Pelo iphone, é também possível acessar o Código de Defesa do Consumidor Brasileiro. Além de ter acesso a lei completa, há um campo para anotações. Há também a Lei do Juri Comentada, conteúdo de um livro de Alexandre Couto Joppert para os artigos do Código de Processo Penal que foram modificados por força da Lei 11.689/08.

Segurança na troca de dados
Uma preocupação dos advogados em utilizar o smartphone como principal ferramenta de trabalho é a segurança. “Temos uma rotina de apagar tudo a cada três dias, devido a questões de segurança da informação”, afirma Patricia Peck.

Porém, há maneiras para tornar o smartphone uma ferramenta de trabalho mais segura. O Blackberry permite que toda a troca de dados seja criptografada ponto a ponto por algorítimos. “Oferecemos um conjunto de políticas de segurança embarcadas no próprio terminal e/ou controladas remotamente. Hoje, o smartphone já é utilizado pelo FBI, Casa Branca, ONU, Polícia de Londres, CIA e outros órgãos muito sensíveis à questão da segurança da informação”, explica Adriano Lino, da Blackberry.

Já o iPhone pode ser bloqueado inteiramente por senha e o usuário pode autorizar o telefone a apagar todas as informações após 10 tentativas erradas.
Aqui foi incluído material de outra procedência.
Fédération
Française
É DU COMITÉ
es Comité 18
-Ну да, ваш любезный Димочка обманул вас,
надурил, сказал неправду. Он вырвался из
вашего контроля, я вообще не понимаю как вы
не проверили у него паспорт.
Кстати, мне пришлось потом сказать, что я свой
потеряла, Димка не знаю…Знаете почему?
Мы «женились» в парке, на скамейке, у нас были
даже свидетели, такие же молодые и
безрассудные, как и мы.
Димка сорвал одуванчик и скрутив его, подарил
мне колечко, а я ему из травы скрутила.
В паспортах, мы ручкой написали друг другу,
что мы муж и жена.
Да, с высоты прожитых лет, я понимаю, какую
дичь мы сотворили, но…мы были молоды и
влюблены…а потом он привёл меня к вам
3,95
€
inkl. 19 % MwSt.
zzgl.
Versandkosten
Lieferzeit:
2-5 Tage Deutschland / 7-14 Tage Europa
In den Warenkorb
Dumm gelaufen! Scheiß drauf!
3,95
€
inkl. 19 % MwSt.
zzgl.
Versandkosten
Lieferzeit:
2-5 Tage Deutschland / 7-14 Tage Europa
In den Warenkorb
Por meio do serviço MobileMe, os usuários do iPhone podem apagar tudo o que está no aparelho remotamente pelo comando Remote Wipe, função do Find my iPhone. Outra recomendação dada pela Apple é que o usuário ative o SSL quando configurar a conta de e-mail. O comando protege a senha do usuário e faz com que o iPhone mande informações sobre a conta de forma segura para o servidor quando fizer uma atualização de dados.

 é repórter da revista Consultor Jurídico.
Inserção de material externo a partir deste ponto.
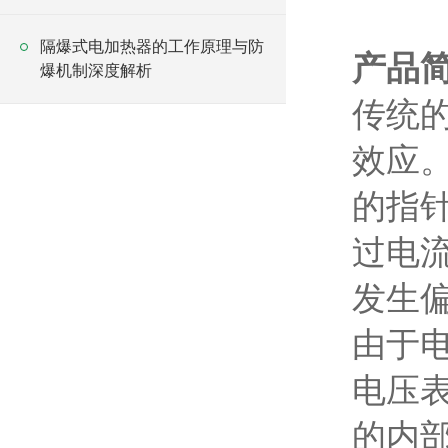
隔爆式电加热器的工作原理与防
产品
爆机制深度解析
传统
效应
的指
过电
发生
由于
电压
的内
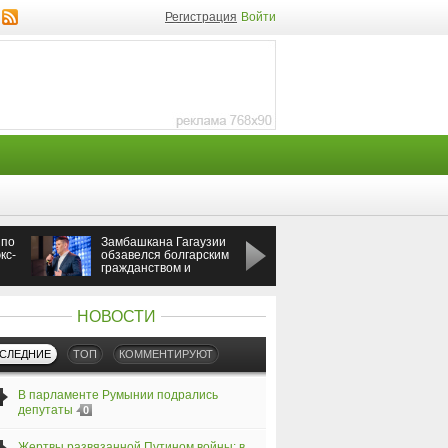
Регистрация
Войти
 по
Замбашкана Гагаузии
Россия ударила по
кс-
обзавелся болгарским
Одессе во время
гражданством и
визита премьера
бизнесом
Греции
НОВОСТИ
СЛЕДНИЕ
ТОП
КОММЕНТИРУЮТ
В парламенте Румынии подрались
депутаты
0
Жертвы развязанной Путином войны: в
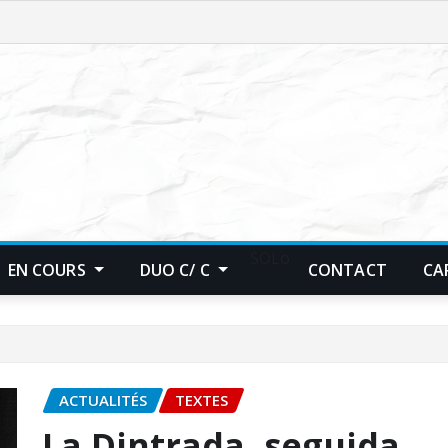
SOLo
EN COURS
DUO C/ C
CONTACT
CA
ACTUALITÉS
TEXTES
La Dintrada, seguida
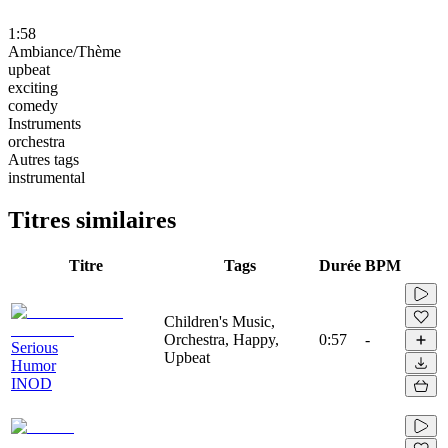
1:58
Ambiance/Thème
upbeat
exciting
comedy
Instruments
orchestra
Autres tags
instrumental
Titres similaires
Titre
Tags
Durée
BPM
Children's Music,
Orchestra, Happy,
0:57
-
Serious
Upbeat
Humor
INOD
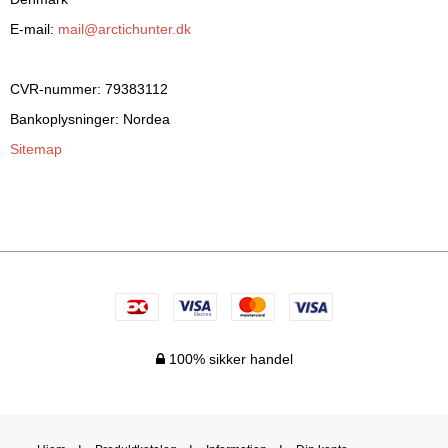
E-mail
:
mail@arctichunter.dk
CVR-nummer
:
79383112
Bankoplysninger
:
Nordea
Sitemap
100% sikker handel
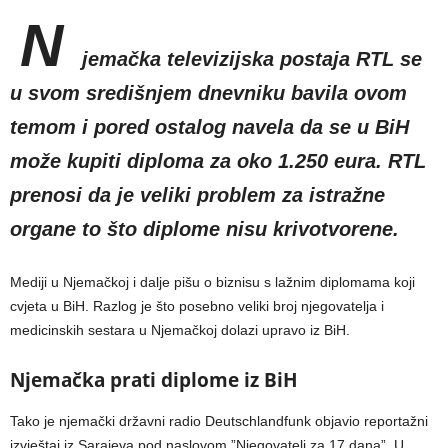
N
jemačka televizijska postaja RTL se
u svom središnjem dnevniku bavila ovom
temom i pored ostalog navela da se u BiH
može kupiti diploma za oko 1.250 eura. RTL
prenosi da je veliki problem za istražne
organe to što diplome nisu krivotvorene.
Mediji u Njemačkoj i dalje pišu o biznisu s lažnim diplomama koji
cvjeta u BiH. Razlog je što posebno veliki broj njegovatelja i
medicinskih sestara u Njemačkoj dolazi upravo iz BiH.
Njemačka prati diplome iz BiH
Tako je njemački državni radio Deutschlandfunk objavio reportažni
izvještaj iz Sarajeva pod naslovom ”Njegovatelj za 17 dana”. U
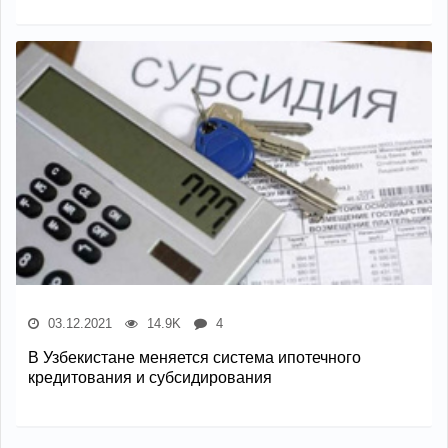
03.12.2021
14.9K
4
В Узбекистане меняется система ипотечного
кредитования и субсидирования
Revista Consultor Jurídico, 26 de julho de 2009, 9h47

Comentários de leitores

5 comentários

Escravos do século XXI

Armando do Prado (Professor)

Escravos da tecnologia e da sociedade da (des)informação, porque na verdade sabe tudo e nada ao mesmo tempo.
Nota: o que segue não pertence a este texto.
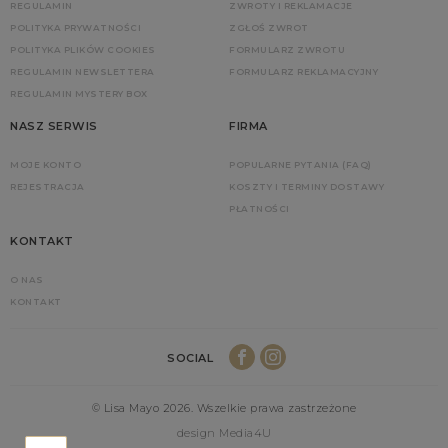
REGULAMIN
ZWROTY I REKLAMACJE
POLITYKA PRYWATNOŚCI
ZGŁOŚ ZWROT
POLITYKA PLIKÓW COOKIES
FORMULARZ ZWROTU
REGULAMIN NEWSLETTERA
FORMULARZ REKLAMACYJNY
REGULAMIN MYSTERY BOX
NASZ SERWIS
FIRMA
MOJE KONTO
POPULARNE PYTANIA (FAQ)
REJESTRACJA
KOSZTY I TERMINY DOSTAWY
PŁATNOŚCI
KONTAKT
O NAS
KONTAKT
SOCIAL
© Lisa Mayo 2026. Wszelkie prawa zastrzeżone
design Media4U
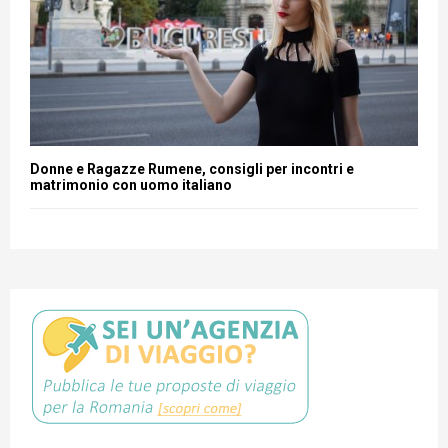
Donne e Ragazze Rumene, consigli per incontri e
matrimonio con uomo italiano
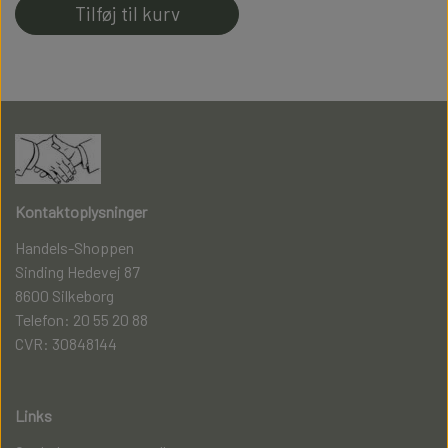
Tilføj til kurv
Kontaktoplysninger
Handels-Shoppen
Sinding Hedevej 87
8600 Silkeborg
Telefon: 20 55 20 88
CVR: 30848144
Links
Artigo tendencioso ou incompleto?

João Pereira (Bacharel - Internet e Tecnologia)

comentário escrito diretamente do meu Nokia E71.
Trabalho com as três principais plataforma: Symbian, Blackberry, iphone.
Antes de mais nada parabéns pelo artigo, chegou a hora dos profissionais do Direito também estarem acompanhando as mudanças dos acontecimentos do mundo dos fatos.
Acredito que o artigo foi incompleto pois se quer comentou sobre o SO Symbian, o que dizer então das inúmeras aplicações a exemplo das informadas na reportagem, e ainda de aplicações de acompanhamento processual para symian.
Espera-se que na próxima reportagem haja uma pesquisa mais consistente.
Parabéns assim mesmo.
João Pereira
Consultor

Tecnologia vai dar cadeia agora?

Ramiro. (Advogado Autônomo)

Será que usar tecnologia vai ser crime pressuposto?
http://www.conjur.com.br/2009-mar-26/sanctis-faz-suposicoes-camargo-correa-defende-preventiva
"O juiz da 6ª Vara Federal Criminal de São Paulo, Fausto Martin De Sanctis, não tem certeza de nenhuma das imputações feitas pela Policia Federal contra a construtora Camargo Corrêa no relatório final da assim chamada Operação Castelo de Areia.(...)Supõe-se tudo, conjectura-se à vontade, e não se afirma quase nada.(...)O juiz e os policiais que redigiram o relatório final da operação não se conformam com as precauções tomadas pelos supostos delinquentes para arquitetar a execução dos supostos ilícitos.(...)Um passo à frente é o uso de telefones criptografados que embaralha a audição da conversa para quem não foi convidado para o encontro. Mais prosaico e aparentemente tão eficaz quanto é o uso do skype, o serviço de telefonia pela internet que tem a vantagem de ser gratuito ou muito mais barato do que uma ligação telefônica convencional. Os investigadores reclamam ainda de um dos investigados que, não satisfeito em apagar dados do disco rígido do computador, trocou o mesmo por um novo, virgem."
Depois vem a resposta, e culpa é do CONJUR?
http://www.conjur.com.br/2009-mar-31/desembargadora-licao-direito-pf-juiz-sanctis-mp
e o choro da turma insatisfeita com ter que trabalhar com inteligência...
http://www.jusbrasil.com.br/noticias/973777/para-juizes-desembargadora-foi-muito-dura-com-de-sanctis
"A decisão da desembargadora Cecília Mello, do TRF (Tribunal Regional Federal) da 3ª Região, que anulou as ordens de prisão decretadas pelo juiz federal Fausto Martin De Sanctis na Operação Castelo de Areia, foi interpretada como excessivamente dura por juízes de primeira instância."